Dorma juga meminta Mahkamah meninjau ulang pasal 32 yang tidak memasukkan APHI, organisasi beranggotakan 11 lembaga bantuan hukum, ke daftar organisasi yang diakui. Pasal 32 memang hanya mengakui delapan organisasi advokat, antara lain Ikatan Advokat Indonesia (Ikadin) dan Asosiasi Advokat Indonesia (AAI).
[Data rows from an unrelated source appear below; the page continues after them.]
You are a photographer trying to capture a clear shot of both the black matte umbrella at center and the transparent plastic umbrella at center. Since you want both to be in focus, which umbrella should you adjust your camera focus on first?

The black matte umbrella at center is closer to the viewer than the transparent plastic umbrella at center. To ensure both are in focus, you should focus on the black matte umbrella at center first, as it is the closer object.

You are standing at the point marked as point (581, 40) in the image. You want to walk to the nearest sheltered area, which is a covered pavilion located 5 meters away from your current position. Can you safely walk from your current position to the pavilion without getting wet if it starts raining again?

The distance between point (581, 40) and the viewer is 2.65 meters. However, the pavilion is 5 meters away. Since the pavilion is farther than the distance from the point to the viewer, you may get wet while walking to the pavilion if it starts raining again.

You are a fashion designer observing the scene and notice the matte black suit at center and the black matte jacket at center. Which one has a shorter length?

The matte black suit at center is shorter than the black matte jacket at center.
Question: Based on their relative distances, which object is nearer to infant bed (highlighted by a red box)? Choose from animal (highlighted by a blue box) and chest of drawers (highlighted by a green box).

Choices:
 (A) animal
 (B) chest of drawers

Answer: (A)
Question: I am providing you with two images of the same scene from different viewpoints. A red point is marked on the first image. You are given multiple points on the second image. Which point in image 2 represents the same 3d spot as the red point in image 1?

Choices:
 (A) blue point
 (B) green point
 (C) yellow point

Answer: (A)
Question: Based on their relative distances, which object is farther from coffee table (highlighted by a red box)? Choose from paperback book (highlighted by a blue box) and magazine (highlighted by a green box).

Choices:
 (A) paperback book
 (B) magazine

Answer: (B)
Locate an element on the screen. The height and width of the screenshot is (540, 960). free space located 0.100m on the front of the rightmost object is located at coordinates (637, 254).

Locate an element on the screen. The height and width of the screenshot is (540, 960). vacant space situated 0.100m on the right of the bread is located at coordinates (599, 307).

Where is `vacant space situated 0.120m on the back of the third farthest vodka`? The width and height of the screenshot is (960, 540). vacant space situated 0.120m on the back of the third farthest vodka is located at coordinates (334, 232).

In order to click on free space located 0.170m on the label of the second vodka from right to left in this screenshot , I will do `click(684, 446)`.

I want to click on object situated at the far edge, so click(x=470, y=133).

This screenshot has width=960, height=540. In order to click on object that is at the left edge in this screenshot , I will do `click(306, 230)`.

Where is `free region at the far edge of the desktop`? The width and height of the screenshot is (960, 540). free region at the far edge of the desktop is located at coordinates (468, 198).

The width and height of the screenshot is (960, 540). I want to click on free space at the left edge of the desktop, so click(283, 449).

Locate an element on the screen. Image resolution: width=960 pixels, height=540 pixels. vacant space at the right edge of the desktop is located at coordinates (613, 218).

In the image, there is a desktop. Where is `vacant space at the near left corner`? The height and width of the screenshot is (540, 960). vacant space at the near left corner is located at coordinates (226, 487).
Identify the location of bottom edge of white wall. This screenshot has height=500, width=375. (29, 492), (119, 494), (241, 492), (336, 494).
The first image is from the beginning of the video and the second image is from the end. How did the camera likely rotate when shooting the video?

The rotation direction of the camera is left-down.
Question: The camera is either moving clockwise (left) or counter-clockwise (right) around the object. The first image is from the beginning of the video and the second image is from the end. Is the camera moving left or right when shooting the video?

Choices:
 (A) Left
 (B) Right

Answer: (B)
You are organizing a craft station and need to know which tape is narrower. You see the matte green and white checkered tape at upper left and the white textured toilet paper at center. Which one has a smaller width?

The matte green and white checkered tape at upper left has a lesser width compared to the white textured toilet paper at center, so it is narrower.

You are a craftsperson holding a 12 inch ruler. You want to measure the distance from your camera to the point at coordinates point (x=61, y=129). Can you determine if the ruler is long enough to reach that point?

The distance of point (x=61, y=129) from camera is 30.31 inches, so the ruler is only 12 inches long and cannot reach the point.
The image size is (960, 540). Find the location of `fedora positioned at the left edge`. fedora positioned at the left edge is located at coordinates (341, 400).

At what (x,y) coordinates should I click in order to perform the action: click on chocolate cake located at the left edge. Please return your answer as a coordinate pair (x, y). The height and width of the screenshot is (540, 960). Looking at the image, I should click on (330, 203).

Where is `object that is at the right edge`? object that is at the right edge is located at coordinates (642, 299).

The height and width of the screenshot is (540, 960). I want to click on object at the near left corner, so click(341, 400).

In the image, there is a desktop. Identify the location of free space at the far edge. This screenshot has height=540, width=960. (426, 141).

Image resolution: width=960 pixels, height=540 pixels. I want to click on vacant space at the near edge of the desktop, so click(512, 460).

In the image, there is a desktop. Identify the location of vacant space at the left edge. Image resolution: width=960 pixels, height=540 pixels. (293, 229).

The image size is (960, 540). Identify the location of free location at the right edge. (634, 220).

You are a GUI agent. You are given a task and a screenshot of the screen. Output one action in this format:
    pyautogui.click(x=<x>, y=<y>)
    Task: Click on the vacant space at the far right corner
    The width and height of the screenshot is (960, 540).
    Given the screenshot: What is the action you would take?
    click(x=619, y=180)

Dengan pengakuan itu, mereka tidak hanya sah berpraktek, tapi juga memiliki kewenangan besar karena, antara lain, berhak "menjadikan" seseorang sebagai advokat atau sebaliknya memecat advokat. "Kami menilai berbahaya jika hanya delapan organisasi itu, padahal di luar mereka masih banyak organisasi advokat," katanya.
Palu hakim Mahkamah Konstitusi memang belum diketuk. Tapi, jika semua lancar, akhir bulan ini Mahkamah akan membuat keputusan. "Ini sudah lama dan harus segera diputus," kata Laica Marzuki, salah satu hakim yang menangani kasus ini.
Ketua Lembaga Bantuan Hukum Jakarta, Uli Parulian, mengharap Mahkamah Konstitusi "mendengar" keluhan rekan-rekannya yang terganjal undang-undang itu. Di mata Uli Parulian, undang-undang itu memang lebih mengutamakan kepentingan komersial ketimbang sosial. "Padahal fungsi advokat itu harus mengedepankan kepentingan kelompok marginal," ujarnya. Karena itu, kata dia, pilihan terbaik adalah mengamendemen UU No. 18/2003.
Masalahnya, mengamendemen undang-undang tak semudah membalik tangan. Menurut anggota Komisi Hukum DPR, M. Akil Mochtar, pihaknya akan melihat minimal selama dua tahun dulu pelaksanaan undang-undang ini. "Tidak mungkin melakukan amendemen hanya melihat satu atau dua pasal," kata dia.
DPR, kata Akil Mochtar, kini sedang mempersiapkan RUU Bantuan Hukum yang akan mengatur biro-biro hukum berorientasi nonkomersial. Namanya juga baru persiapan, undang-undang bantuan hukum itu jelas masih lama bisa terwujud. Padahal, sementara undang-undang baru belum lahir, UU No. 18/2003 juga belum diamendemen, para pencari keadilan masih terus mengalir ke biro-biro hukum murah, bahkan gratis, yang terpaksa kini menjadi macan ompong.